• **EXTRACT PROVIDED**:
It's not a zero or one thing. I can tolerate a few frequent item sets being
off by 5% but not more than that. I have understood the LowerBound and
UpperBound mechanism explained by Lee.



>
>>
>>
>>> You can get a sense of how good your results are by utilizing the
>>> getUpperBound() and getLowerBound()
>>> (with respect to the user population.).  The bigger that spread is, the
>>> worse your estimates will be.
>>>
>>> Thanks. This is perfect. I do not need to use the Jaccard to get my
>> estimate
>>
>>
>>
>>> The other option would be to do the cross-product upfront and create
>>> 6000 Tuple sketches.
>>> In this case the input tuple would feed only one sketch and the query
>>> would be to only one sketch.
>>>
>>
>> Since I am not using SQL queries and have my own unique use case, my
>> questions are quite different.

• **SUPPLIED DATA**:
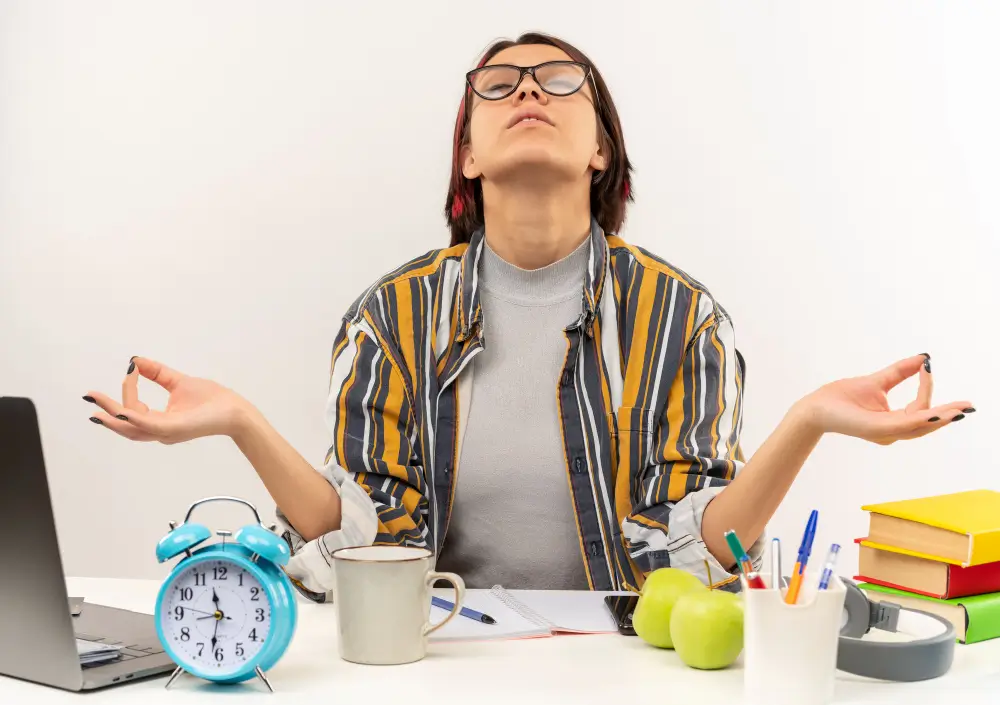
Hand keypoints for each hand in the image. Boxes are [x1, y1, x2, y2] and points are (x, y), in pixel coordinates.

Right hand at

• **EXERCISE PROMPT**:
Write out every term in the forum excerpt that contains "Bound", in the order the terms appear.

• **OUTPUT BELOW**:
LowerBound, UpperBound, getUpperBound(), getLowerBound()